# WHAT TO DO
Type out the full set of entries again, unchanged.

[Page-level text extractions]
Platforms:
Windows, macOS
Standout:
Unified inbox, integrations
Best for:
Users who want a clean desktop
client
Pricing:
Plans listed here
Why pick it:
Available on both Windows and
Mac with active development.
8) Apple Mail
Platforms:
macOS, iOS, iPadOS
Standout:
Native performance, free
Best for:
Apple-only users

# TASK RESULT
Platforms:
Windows, macOS
Standout:
Unified inbox, integrations
Best for:
Users who want a clean desktop
client
Pricing:
Plans listed here
Why pick it:
Available on both Windows and
Mac with active development.
8) Apple Mail
Platforms:
macOS, iOS, iPadOS
Standout:
Native performance, free
Best for:
Apple-only users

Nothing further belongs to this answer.